An increasingly prosperous middle class in emerging markets, and their growing propensity to purchase luxury goods and invest in precious gemstones, has sparked an explosion of demand in countries such as China, India and the Gulf states. But, of equal importance has been the strong economic recovery underway in the United States, which accounts for approximately 35 percent of the global demand for diamonds.
The natural depletion of existing operations, such as Rio Tinto’s Argyle which is expected to produce 16 million carats in 2014 – but will shutdown operations in 2018, leaves the market in position that will see future production fall short of existing expectations; and significantly below future demand.
To give you some indication of where the market has come from and where it is going: in 2005, global diamond production was 168 million carats, in 2012 production was 127 million carats; and in 2013 production is expected to be approximately 130 million carats. Despite the introduction of new producers, Bain & Co. has concluded that only an additional 18 million carats per annum will be added to the global production profile within the next decade, which barely replaces the loss of Argyle’s 16 million carats contribution in 2018. This is cause for concern when we consider that, on its own, the UK jewellery sector grew 3.3% in 2013 and showed no sign of slowing down in 2014.
Demand for rough diamonds have recovered to levels that were last seen prior to the global financial crisis.

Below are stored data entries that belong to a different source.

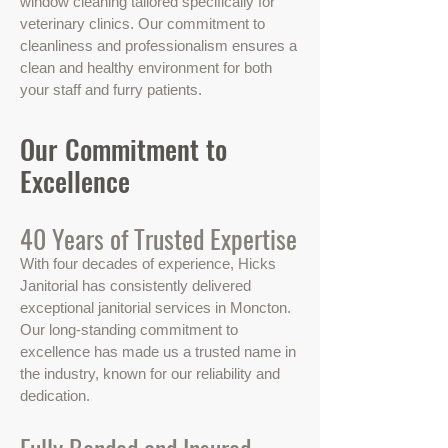
window cleaning tailored specifically for
veterinary clinics. Our commitment to
cleanliness and professionalism ensures a
clean and healthy environment for both
your staff and furry patients.
Our Commitment to
Excellence
40 Years of Trusted Expertise
With four decades of experience, Hicks
Janitorial has consistently delivered
exceptional janitorial services in Moncton.
Our long-standing commitment to
excellence has made us a trusted name in
the industry, known for our reliability and
dedication.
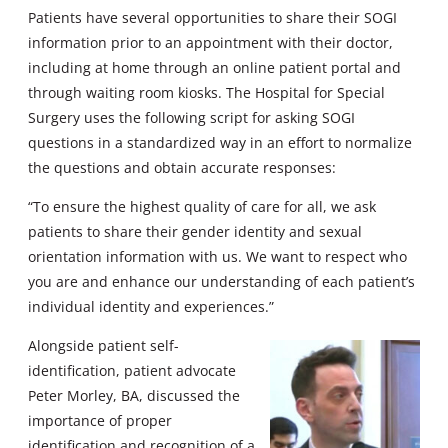
Patients have several opportunities to share their SOGI
information prior to an appointment with their doctor,
including at home through an online patient portal and
through waiting room kiosks. The Hospital for Special
Surgery uses the following script for asking SOGI
questions in a standardized way in an effort to normalize
the questions and obtain accurate responses:
“To ensure the highest quality of care for all, we ask
patients to share their gender identity and sexual
orientation information with us. We want to respect who
you are and enhance our understanding of each patient’s
individual identity and experiences.”
Alongside patient self-
identification, patient advocate
Peter Morley, BA, discussed the
importance of proper
identification and recognition of a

Trading fundamentals within the traditional jewellery and industrial applications explain why sentiment towards gemstone producers has turned much more favourable in recent months. Demand for rough diamonds have recovered to levels that were last seen prior to the global financial crisis. To provide further incentive to producers, an industry study performed by Bain & Co. shows that rough diamond miners can expect an average profit margin of between 16 and 20 per cent.